| Task prompt |
Lines outside the range are not wanted. Give again exactly the lines between the line holding "Верховный суд штата" and the line holding "РЕКЛАМА • ООО", inclusive, from the listing below.
[[ Information shown open ]]
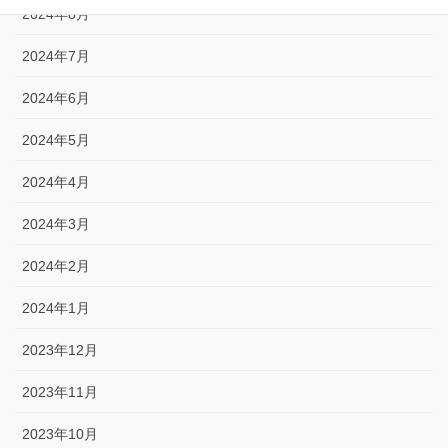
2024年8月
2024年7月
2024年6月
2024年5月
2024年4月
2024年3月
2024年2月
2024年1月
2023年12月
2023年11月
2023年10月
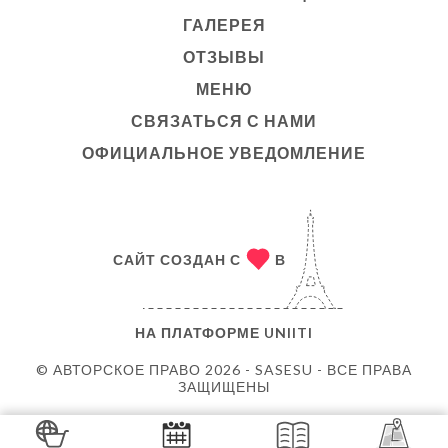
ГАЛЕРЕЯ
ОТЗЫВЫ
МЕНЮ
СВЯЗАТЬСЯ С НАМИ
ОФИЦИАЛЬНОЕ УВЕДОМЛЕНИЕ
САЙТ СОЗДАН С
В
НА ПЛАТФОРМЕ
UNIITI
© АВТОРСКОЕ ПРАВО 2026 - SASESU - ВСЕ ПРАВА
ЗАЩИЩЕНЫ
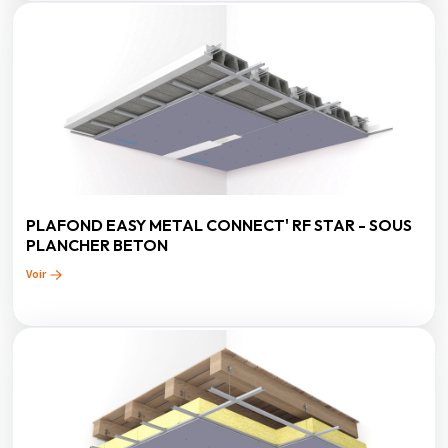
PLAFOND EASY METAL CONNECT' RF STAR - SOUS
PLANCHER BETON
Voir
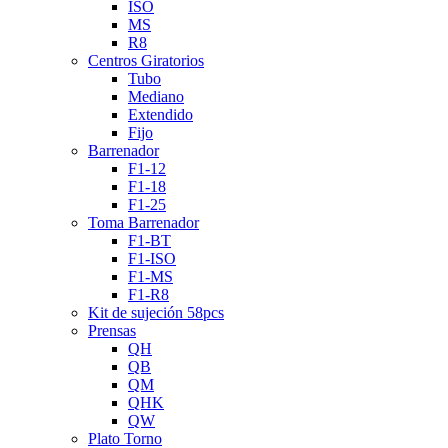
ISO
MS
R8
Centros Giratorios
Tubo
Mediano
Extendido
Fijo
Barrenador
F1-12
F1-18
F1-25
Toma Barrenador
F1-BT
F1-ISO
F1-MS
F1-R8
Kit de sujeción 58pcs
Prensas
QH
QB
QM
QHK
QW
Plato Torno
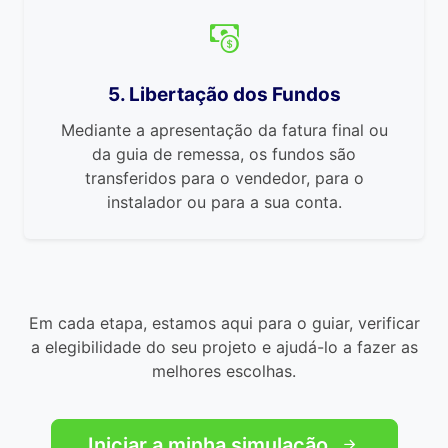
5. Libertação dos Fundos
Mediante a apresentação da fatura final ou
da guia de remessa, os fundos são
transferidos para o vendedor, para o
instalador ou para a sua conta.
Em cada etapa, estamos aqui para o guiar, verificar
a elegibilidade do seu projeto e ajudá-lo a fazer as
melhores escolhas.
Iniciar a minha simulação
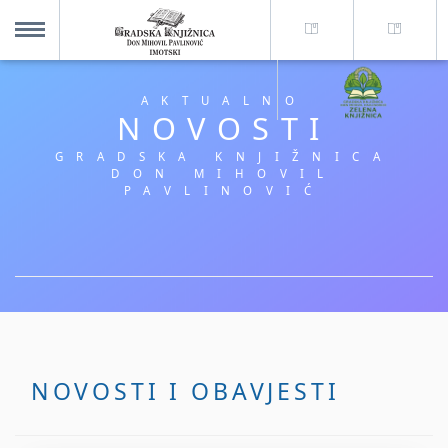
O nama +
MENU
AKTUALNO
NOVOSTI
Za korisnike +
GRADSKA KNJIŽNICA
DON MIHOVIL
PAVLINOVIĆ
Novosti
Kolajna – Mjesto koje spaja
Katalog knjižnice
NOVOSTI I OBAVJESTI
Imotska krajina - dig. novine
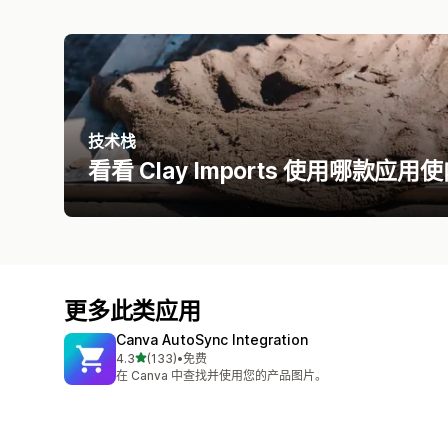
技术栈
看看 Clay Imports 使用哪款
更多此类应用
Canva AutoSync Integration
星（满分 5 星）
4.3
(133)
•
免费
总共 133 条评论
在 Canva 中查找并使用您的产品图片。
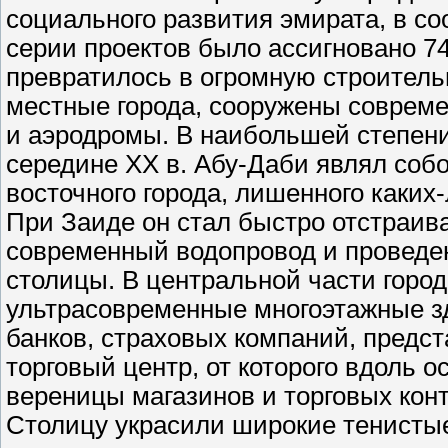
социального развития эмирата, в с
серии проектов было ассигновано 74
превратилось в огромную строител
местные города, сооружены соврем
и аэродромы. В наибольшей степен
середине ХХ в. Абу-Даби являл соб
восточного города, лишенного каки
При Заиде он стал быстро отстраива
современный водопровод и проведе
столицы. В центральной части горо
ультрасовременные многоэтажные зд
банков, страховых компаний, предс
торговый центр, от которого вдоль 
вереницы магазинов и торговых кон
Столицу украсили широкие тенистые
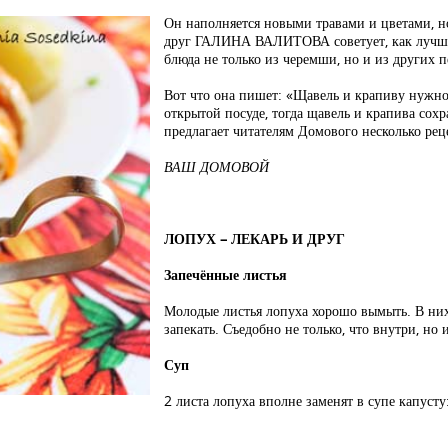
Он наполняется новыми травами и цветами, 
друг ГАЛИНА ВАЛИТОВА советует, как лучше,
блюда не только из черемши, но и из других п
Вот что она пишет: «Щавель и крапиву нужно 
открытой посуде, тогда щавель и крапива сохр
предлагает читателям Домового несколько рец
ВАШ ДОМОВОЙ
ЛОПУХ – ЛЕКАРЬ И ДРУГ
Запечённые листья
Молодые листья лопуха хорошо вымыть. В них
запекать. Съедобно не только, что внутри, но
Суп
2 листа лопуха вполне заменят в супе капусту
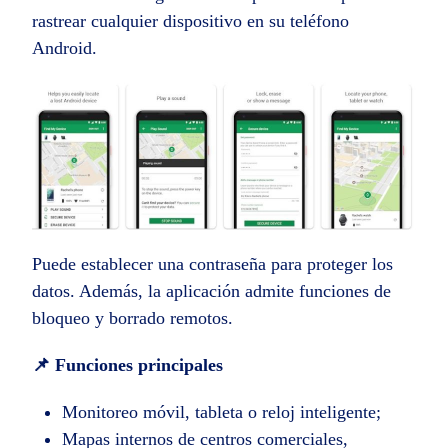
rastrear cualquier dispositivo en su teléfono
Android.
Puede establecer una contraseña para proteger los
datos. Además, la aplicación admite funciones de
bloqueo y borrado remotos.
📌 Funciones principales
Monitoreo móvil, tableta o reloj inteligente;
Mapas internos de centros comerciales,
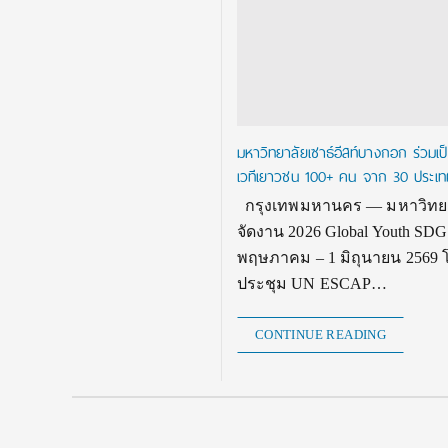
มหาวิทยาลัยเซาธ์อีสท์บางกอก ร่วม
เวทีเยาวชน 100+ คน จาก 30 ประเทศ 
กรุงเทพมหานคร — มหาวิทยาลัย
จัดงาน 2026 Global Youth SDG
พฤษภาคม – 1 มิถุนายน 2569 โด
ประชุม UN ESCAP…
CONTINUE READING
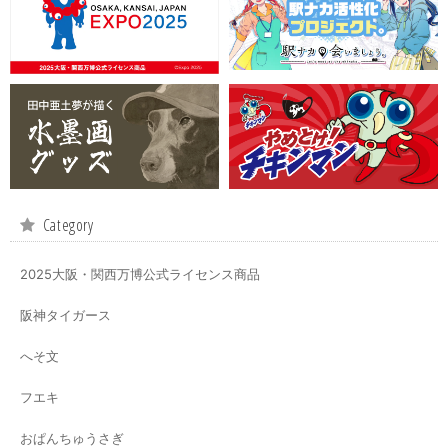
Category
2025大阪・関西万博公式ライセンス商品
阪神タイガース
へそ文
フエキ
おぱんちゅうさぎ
[[ Information shown closed ]]
[[ Information shown open ]]
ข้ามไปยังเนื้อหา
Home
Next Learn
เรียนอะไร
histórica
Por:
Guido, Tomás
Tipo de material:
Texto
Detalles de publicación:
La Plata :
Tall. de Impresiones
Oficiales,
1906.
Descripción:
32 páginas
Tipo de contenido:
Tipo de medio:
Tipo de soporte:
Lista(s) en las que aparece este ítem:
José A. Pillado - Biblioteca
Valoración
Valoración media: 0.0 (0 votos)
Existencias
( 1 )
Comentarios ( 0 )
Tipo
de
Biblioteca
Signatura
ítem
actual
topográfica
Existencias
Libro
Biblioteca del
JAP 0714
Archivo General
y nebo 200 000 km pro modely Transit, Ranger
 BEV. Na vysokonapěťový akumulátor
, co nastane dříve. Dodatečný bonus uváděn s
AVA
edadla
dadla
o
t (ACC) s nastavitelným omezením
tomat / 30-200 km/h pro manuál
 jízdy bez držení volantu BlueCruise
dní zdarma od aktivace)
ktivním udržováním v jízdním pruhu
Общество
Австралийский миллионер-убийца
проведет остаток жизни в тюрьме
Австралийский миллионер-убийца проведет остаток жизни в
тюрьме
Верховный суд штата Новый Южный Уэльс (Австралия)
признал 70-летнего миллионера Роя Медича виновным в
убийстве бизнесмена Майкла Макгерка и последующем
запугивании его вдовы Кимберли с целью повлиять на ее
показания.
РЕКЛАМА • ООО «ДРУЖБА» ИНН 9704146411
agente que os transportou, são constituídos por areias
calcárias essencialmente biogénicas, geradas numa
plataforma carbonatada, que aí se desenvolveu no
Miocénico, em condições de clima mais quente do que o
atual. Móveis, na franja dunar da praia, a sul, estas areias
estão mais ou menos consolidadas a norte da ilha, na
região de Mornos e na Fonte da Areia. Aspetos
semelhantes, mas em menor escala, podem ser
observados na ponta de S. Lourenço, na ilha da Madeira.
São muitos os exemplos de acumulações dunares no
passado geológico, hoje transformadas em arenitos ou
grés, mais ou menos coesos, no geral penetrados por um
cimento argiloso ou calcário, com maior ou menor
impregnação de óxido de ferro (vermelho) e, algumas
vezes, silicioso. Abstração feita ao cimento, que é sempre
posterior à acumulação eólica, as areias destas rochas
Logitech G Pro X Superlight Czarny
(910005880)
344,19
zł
[[ Information shown closed ]]
[[ Information shown open ]]
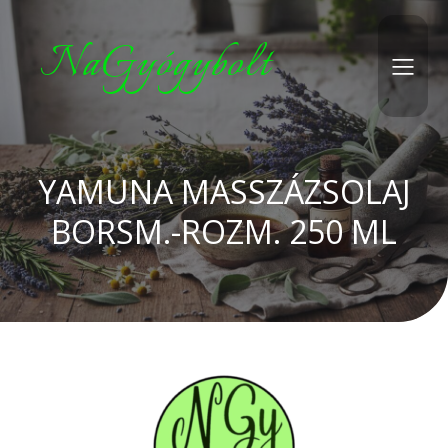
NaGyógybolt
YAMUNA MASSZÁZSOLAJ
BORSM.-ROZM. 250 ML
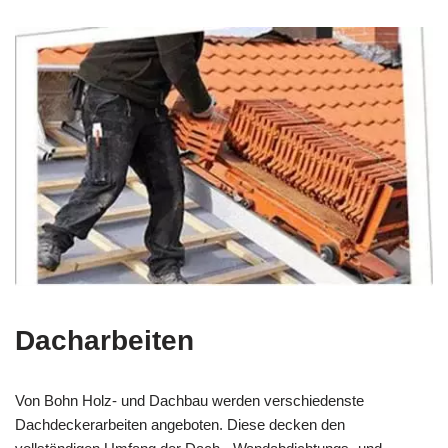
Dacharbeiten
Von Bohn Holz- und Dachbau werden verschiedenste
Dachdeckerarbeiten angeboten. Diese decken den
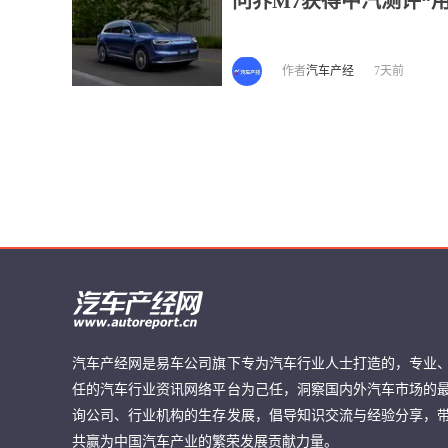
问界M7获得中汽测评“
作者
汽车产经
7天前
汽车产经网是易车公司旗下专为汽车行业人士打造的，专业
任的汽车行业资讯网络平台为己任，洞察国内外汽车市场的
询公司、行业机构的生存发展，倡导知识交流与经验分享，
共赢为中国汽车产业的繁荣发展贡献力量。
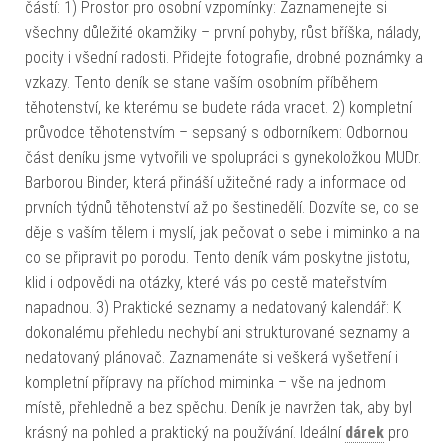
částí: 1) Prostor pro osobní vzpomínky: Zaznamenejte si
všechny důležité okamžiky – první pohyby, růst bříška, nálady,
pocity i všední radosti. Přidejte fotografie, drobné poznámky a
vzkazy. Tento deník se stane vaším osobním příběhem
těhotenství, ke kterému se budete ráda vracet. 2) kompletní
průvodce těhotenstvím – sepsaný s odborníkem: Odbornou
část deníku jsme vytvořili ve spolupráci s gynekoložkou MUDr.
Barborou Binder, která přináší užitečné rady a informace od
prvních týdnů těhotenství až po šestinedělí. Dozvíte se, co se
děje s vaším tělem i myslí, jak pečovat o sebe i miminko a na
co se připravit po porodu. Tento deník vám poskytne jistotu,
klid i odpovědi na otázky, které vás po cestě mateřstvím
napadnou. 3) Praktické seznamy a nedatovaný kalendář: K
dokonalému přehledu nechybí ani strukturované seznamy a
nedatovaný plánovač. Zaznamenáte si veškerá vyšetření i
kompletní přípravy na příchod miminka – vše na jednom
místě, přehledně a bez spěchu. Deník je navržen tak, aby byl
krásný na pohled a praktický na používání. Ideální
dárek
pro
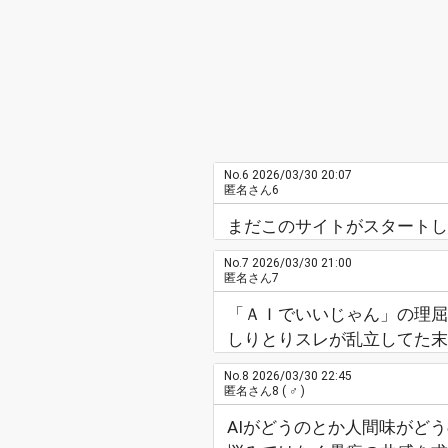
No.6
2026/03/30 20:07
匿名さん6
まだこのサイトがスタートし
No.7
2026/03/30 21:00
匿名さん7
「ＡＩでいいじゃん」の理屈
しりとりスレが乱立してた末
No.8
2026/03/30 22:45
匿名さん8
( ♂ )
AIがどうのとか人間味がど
[[ Information shown closed ]]
| Response area |
Верховный суд штата Новый Южный Уэльс (Австралия)
признал 70-летнего миллионера Роя Медича виновным в
убийстве бизнесмена Майкла Макгерка и последующем
запугивании его вдовы Кимберли с целью повлиять на ее
показания.
РЕКЛАМА • ООО «ДРУЖБА» ИНН 9704146411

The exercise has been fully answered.